Your Way Of Thinking Defines Your Feelings

Your way of thinking defines your feelings

We are thinking and sentient beings. Our way of thinking determines our feelings, and depending on what provokes us, we take it as proof of the truth of what we think. That’s an incredible ability, but it can also hurt us.

What came before: the thought, the emotion or the feeling?

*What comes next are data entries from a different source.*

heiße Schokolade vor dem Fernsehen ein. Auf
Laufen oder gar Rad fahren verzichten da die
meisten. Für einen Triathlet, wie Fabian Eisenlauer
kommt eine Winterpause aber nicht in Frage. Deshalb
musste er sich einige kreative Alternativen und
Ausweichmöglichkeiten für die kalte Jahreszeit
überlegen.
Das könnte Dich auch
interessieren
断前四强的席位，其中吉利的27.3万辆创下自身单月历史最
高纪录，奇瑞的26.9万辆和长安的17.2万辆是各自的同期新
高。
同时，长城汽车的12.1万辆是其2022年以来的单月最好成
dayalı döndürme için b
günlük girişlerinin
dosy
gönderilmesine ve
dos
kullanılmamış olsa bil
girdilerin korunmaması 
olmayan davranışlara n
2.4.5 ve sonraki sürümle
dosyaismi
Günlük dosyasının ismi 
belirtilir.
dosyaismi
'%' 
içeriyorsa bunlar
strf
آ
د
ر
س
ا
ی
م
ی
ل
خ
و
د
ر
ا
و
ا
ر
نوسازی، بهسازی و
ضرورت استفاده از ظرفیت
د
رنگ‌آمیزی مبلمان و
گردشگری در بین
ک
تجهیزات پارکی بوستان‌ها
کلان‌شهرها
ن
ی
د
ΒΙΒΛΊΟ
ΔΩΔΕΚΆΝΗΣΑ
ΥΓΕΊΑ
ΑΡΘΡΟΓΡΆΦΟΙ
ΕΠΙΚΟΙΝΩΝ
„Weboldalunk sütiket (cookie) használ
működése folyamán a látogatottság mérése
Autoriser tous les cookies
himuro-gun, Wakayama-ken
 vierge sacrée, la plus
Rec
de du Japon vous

To answer this question, we must first briefly define three concepts:

  • Thinking: people’s ability to form ideas and representations of reality in their minds.
  • Emotion: are psychophysiological, biological and mental state expressions.
  • Feeling: state of mind or emotional disposition in relation to a thing, a fact or a person.

There is a fine line between our ability to think and feel, and emotion stands halfway between them.

In our daily life and due to the use we make of our language, we often use these three concepts as if they were synonyms, but the truth is that thinking, being emotional and feeling are very different things.

woman-with-eyes-closed-thinking

We are rational beings. This does not imply that emotions and feelings are alien and do not influence our personality, our way of interpreting the world, decision making and the way we fix our ideas.

We care about our emotions and this is a human capacity that we must not take away from our lives. Reason without emotion or feeling is meaningless.

Feelings last longer than emotions, but emotions are more intense than feelings

Understanding how this relationship works in us is critical to fostering our emotional intelligence, the way we relate to ourselves and others, and ultimately to improving our mental health.

Emotion is associated with people’s personality and motivation. Emotions are of shorter duration than feelings, and they motivate us to act. They are more intense than feelings, but they last less.

The feeling comes from the verb “feel” and refers to an affective state of mind, usually of long duration, which appears in the subject as a product of emotions. Feelings are the result of emotions.

Let’s look at an example:

I’m practicing yoga. It’s an activity that I enjoy and that makes me feel good. I have been practicing for some time now and it was a learning process in which I had worse days and better days.

The truth is that, objectively, my performance in the activity has improved at a good pace, and I am able to do postures that initially seemed impossible to me.

Yesterday I went to a class again and it was one of the days when my activity was of low performance. I couldn’t do postures that days ago I was able to do without problems.

My thought said, “I’m a wreck, this isn’t for me.”

My emotion conveyed to me: “I’m angry with myself.”

My subsequent feeling throughout the rest of the day was, “I feel sad and down.”

woman-holding-heart

Whom should I listen to?

The above example, depending on how we analyze it, will determine my idea of ​​myself, my motivation to keep going to class, and my attitude in the next class.

If I think I’m a disaster, does that mean I’m like that just because I couldn’t do an exercise? Does it mean I’m a disaster for a single bad move? Doesn’t learning happen through trial and error?

If my emotion is anger, does it mean that if I get angry with myself what I think is right? Does this emotion say something really true about me? Does feeling an emotion confirm what we think?

If, after all, I feel sad: does that mean it really mattered to me? Is everything we feel right? Is this feeling the fruit of what I think?

Here’s the key to it all:

What can we do to improve?

When you find yourself saying “if I feel this way, then surely…”, discover the automatic thinking that accompanies the emotion you feel and ask yourself: What did I think to start feeling this way? Do I have evidence to believe that this will be like this forever?

It’s about questioning ourselves and reflecting so that from time to time we don’t believe the stories we tell ourselves.